[Start of Attachment]

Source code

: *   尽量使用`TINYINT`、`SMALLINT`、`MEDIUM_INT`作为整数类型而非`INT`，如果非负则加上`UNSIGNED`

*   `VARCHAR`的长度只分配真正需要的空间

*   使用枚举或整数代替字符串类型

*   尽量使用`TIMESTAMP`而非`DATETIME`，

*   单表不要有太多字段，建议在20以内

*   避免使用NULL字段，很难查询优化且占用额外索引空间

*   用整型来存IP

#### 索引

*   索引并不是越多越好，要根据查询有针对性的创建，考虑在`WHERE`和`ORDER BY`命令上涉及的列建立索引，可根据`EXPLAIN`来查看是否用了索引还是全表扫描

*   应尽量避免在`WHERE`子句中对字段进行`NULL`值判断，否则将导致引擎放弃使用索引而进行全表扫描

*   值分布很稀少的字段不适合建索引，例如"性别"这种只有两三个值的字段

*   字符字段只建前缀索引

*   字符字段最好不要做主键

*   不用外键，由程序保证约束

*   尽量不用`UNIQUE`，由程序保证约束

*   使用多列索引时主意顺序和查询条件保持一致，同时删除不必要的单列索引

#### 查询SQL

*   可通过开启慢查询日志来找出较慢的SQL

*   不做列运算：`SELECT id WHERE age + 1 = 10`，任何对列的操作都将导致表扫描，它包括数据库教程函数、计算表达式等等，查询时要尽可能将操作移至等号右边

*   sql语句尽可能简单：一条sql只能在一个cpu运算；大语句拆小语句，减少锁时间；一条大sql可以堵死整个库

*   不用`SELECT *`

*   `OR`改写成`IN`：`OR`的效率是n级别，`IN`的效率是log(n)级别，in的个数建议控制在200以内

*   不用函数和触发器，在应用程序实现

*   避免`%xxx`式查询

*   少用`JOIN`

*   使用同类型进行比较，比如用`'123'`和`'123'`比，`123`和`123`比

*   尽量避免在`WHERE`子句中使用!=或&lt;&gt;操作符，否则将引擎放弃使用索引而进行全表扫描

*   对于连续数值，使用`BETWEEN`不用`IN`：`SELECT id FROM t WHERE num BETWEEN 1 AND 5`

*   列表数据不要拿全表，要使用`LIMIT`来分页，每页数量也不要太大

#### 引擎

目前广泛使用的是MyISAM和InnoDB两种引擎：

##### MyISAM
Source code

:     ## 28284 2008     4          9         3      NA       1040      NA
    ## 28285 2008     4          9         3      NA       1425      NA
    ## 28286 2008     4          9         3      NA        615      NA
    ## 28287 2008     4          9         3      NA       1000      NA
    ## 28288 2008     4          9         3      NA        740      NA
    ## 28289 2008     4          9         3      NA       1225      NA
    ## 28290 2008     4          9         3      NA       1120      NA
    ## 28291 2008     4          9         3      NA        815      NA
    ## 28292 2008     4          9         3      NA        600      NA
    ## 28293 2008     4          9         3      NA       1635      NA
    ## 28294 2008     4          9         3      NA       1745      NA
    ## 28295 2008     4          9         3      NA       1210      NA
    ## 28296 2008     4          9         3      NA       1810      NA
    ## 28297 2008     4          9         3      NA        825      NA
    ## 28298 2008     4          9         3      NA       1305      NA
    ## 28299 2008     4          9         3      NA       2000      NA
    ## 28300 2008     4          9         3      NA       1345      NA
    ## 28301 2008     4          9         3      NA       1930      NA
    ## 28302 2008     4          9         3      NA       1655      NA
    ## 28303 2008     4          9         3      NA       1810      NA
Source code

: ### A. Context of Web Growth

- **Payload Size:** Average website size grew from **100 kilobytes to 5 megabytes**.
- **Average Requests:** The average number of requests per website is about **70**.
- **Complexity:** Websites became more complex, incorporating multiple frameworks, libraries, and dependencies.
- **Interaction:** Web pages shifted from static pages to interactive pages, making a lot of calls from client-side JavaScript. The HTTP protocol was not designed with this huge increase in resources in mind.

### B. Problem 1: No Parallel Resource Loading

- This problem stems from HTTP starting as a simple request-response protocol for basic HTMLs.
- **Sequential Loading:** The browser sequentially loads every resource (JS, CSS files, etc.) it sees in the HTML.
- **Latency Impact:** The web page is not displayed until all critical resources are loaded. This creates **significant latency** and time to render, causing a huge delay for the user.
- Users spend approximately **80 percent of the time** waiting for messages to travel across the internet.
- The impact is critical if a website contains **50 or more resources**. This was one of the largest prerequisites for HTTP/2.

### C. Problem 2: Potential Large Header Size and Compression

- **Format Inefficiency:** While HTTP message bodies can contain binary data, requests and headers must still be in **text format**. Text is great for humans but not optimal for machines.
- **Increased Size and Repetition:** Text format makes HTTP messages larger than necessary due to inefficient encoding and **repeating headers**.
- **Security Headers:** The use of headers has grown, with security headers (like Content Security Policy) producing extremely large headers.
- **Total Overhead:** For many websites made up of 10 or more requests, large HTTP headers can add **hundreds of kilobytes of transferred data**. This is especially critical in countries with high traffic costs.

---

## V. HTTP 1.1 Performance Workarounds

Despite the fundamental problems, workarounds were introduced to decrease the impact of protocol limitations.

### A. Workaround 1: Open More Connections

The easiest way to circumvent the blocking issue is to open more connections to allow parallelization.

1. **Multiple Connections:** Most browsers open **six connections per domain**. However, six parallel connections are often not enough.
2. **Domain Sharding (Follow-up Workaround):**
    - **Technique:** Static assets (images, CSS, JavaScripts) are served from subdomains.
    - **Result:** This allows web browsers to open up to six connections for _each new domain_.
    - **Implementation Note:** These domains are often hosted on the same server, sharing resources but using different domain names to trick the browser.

[End of Attachment]

## EXERCISE PROMPT:
Everything in the data must be repeated exactly; leave no line out.

## FINAL ANSWER:
Source code

: *   尽量使用`TINYINT`、`SMALLINT`、`MEDIUM_INT`作为整数类型而非`INT`，如果非负则加上`UNSIGNED`

*   `VARCHAR`的长度只分配真正需要的空间

*   使用枚举或整数代替字符串类型

*   尽量使用`TIMESTAMP`而非`DATETIME`，

*   单表不要有太多字段，建议在20以内

*   避免使用NULL字段，很难查询优化且占用额外索引空间

*   用整型来存IP

#### 索引

*   索引并不是越多越好，要根据查询有针对性的创建，考虑在`WHERE`和`ORDER BY`命令上涉及的列建立索引，可根据`EXPLAIN`来查看是否用了索引还是全表扫描

*   应尽量避免在`WHERE`子句中对字段进行`NULL`值判断，否则将导致引擎放弃使用索引而进行全表扫描

*   值分布很稀少的字段不适合建索引，例如"性别"这种只有两三个值的字段

*   字符字段只建前缀索引

*   字符字段最好不要做主键

*   不用外键，由程序保证约束

*   尽量不用`UNIQUE`，由程序保证约束

*   使用多列索引时主意顺序和查询条件保持一致，同时删除不必要的单列索引

#### 查询SQL

*   可通过开启慢查询日志来找出较慢的SQL

*   不做列运算：`SELECT id WHERE age + 1 = 10`，任何对列的操作都将导致表扫描，它包括数据库教程函数、计算表达式等等，查询时要尽可能将操作移至等号右边

*   sql语句尽可能简单：一条sql只能在一个cpu运算；大语句拆小语句，减少锁时间；一条大sql可以堵死整个库

*   不用`SELECT *`

*   `OR`改写成`IN`：`OR`的效率是n级别，`IN`的效率是log(n)级别，in的个数建议控制在200以内

*   不用函数和触发器，在应用程序实现

*   避免`%xxx`式查询

*   少用`JOIN`

*   使用同类型进行比较，比如用`'123'`和`'123'`比，`123`和`123`比

*   尽量避免在`WHERE`子句中使用!=或&lt;&gt;操作符，否则将引擎放弃使用索引而进行全表扫描

*   对于连续数值，使用`BETWEEN`不用`IN`：`SELECT id FROM t WHERE num BETWEEN 1 AND 5`

*   列表数据不要拿全表，要使用`LIMIT`来分页，每页数量也不要太大

#### 引擎

目前广泛使用的是MyISAM和InnoDB两种引擎：

##### MyISAM
Source code

:     ## 28284 2008     4          9         3      NA       1040      NA
    ## 28285 2008     4          9         3      NA       1425      NA
    ## 28286 2008     4          9         3      NA        615      NA
    ## 28287 2008     4          9         3      NA       1000      NA
    ## 28288 2008     4          9         3      NA        740      NA
    ## 28289 2008     4          9         3      NA       1225      NA
    ## 28290 2008     4          9         3      NA       1120      NA
    ## 28291 2008     4          9         3      NA        815      NA
    ## 28292 2008     4          9         3      NA        600      NA
    ## 28293 2008     4          9         3      NA       1635      NA
    ## 28294 2008     4          9         3      NA       1745      NA
    ## 28295 2008     4          9         3      NA       1210      NA
    ## 28296 2008     4          9         3      NA       1810      NA
    ## 28297 2008     4          9         3      NA        825      NA
    ## 28298 2008     4          9         3      NA       1305      NA
    ## 28299 2008     4          9         3      NA       2000      NA
    ## 28300 2008     4          9         3      NA       1345      NA
    ## 28301 2008     4          9         3      NA       1930      NA
    ## 28302 2008     4          9         3      NA       1655      NA
    ## 28303 2008     4          9         3      NA       1810      NA
Source code

: ### A. Context of Web Growth

- **Payload Size:** Average website size grew from **100 kilobytes to 5 megabytes**.
- **Average Requests:** The average number of requests per website is about **70**.
- **Complexity:** Websites became more complex, incorporating multiple frameworks, libraries, and dependencies.
- **Interaction:** Web pages shifted from static pages to interactive pages, making a lot of calls from client-side JavaScript. The HTTP protocol was not designed with this huge increase in resources in mind.

### B. Problem 1: No Parallel Resource Loading

- This problem stems from HTTP starting as a simple request-response protocol for basic HTMLs.
- **Sequential Loading:** The browser sequentially loads every resource (JS, CSS files, etc.) it sees in the HTML.
- **Latency Impact:** The web page is not displayed until all critical resources are loaded. This creates **significant latency** and time to render, causing a huge delay for the user.
- Users spend approximately **80 percent of the time** waiting for messages to travel across the internet.
- The impact is critical if a website contains **50 or more resources**. This was one of the largest prerequisites for HTTP/2.

### C. Problem 2: Potential Large Header Size and Compression

- **Format Inefficiency:** While HTTP message bodies can contain binary data, requests and headers must still be in **text format**. Text is great for humans but not optimal for machines.
- **Increased Size and Repetition:** Text format makes HTTP messages larger than necessary due to inefficient encoding and **repeating headers**.
- **Security Headers:** The use of headers has grown, with security headers (like Content Security Policy) producing extremely large headers.
- **Total Overhead:** For many websites made up of 10 or more requests, large HTTP headers can add **hundreds of kilobytes of transferred data**. This is especially critical in countries with high traffic costs.

---

## V. HTTP 1.1 Performance Workarounds

Despite the fundamental problems, workarounds were introduced to decrease the impact of protocol limitations.

### A. Workaround 1: Open More Connections

The easiest way to circumvent the blocking issue is to open more connections to allow parallelization.

1. **Multiple Connections:** Most browsers open **six connections per domain**. However, six parallel connections are often not enough.
2. **Domain Sharding (Follow-up Workaround):**
    - **Technique:** Static assets (images, CSS, JavaScripts) are served from subdomains.
    - **Result:** This allows web browsers to open up to six connections for _each new domain_.
    - **Implementation Note:** These domains are often hosted on the same server, sharing resources but using different domain names to trick the browser.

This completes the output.